(DATA SEGMENT)
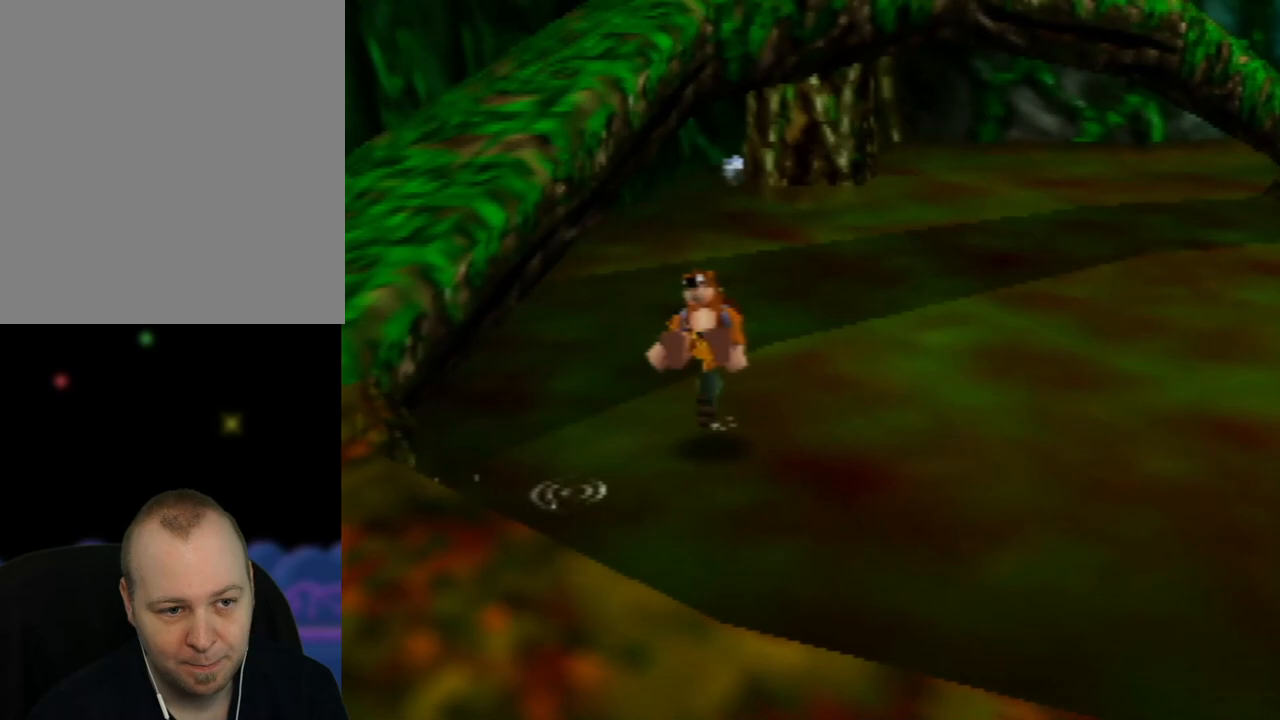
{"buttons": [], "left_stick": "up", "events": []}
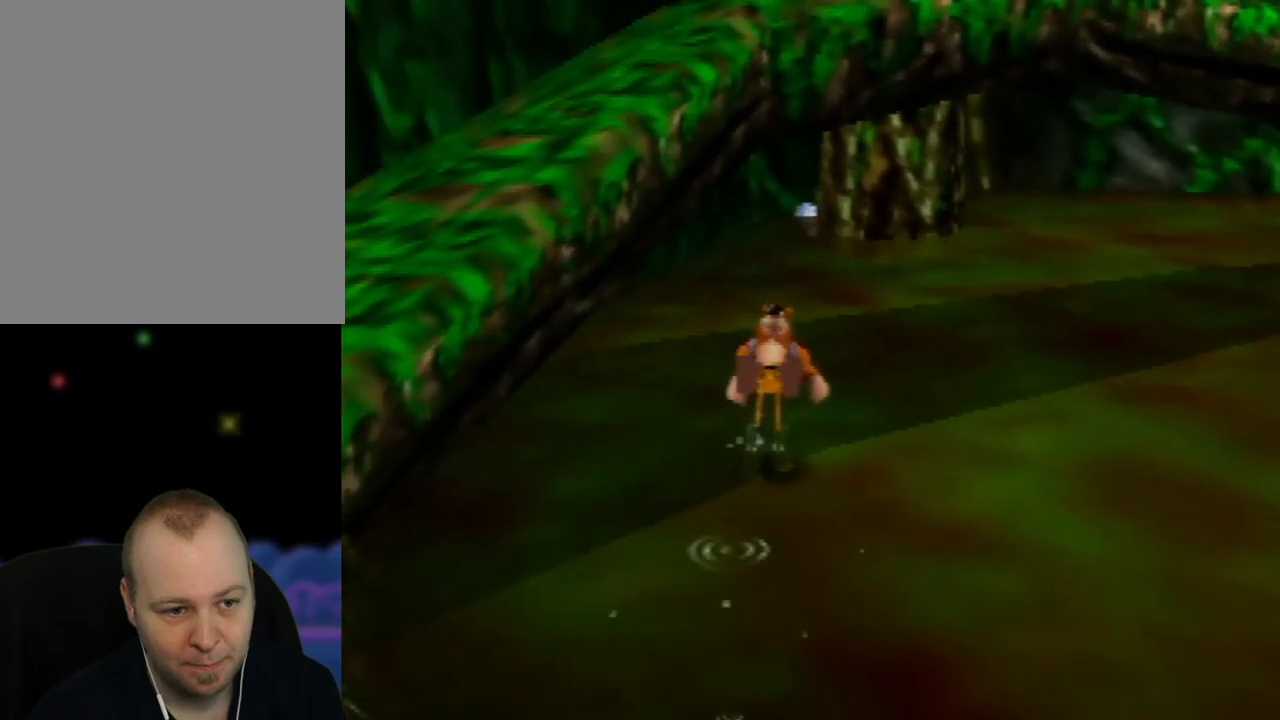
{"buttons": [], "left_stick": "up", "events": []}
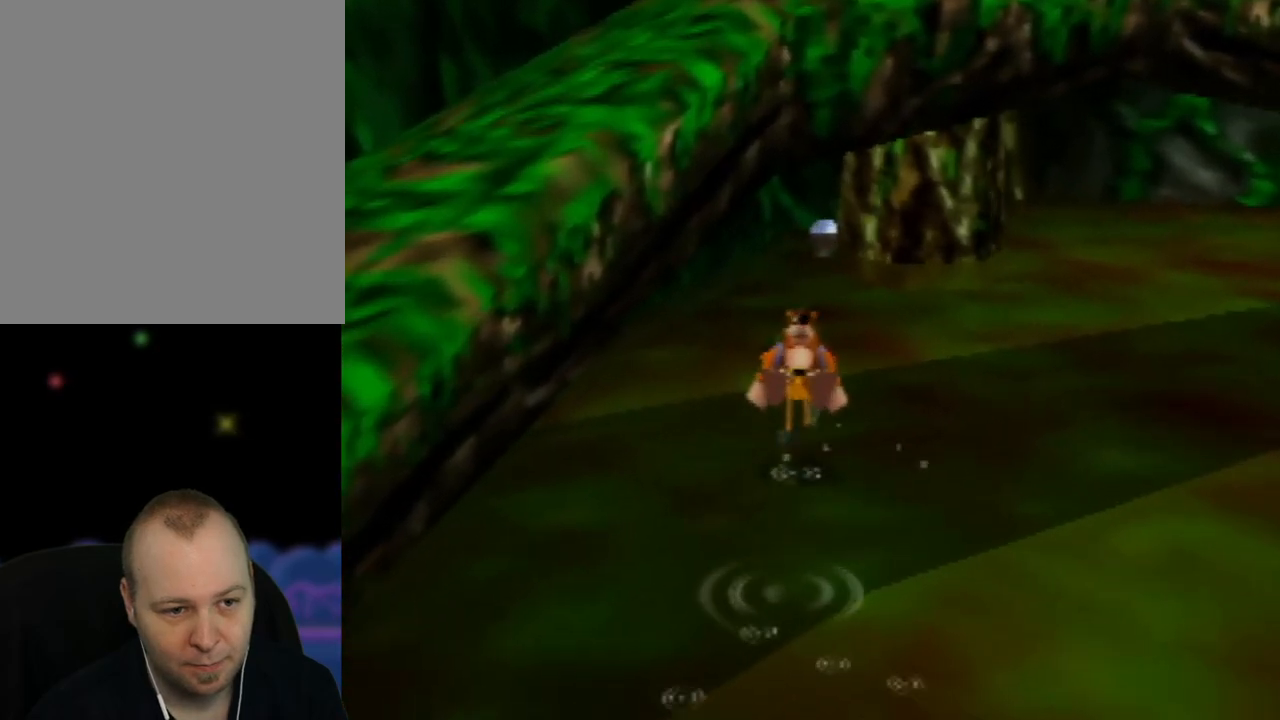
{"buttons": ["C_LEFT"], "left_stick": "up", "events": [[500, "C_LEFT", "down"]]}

(WHAT YOU WILL DO) Print the full listing exactly, dropping the pictures.

(SOLUTION TO THIS EXERCISE)
{"buttons": [], "left_stick": "up", "events": []}
{"buttons": [], "left_stick": "up", "events": []}
{"buttons": ["C_LEFT"], "left_stick": "up", "events": [[500, "C_LEFT", "down"]]}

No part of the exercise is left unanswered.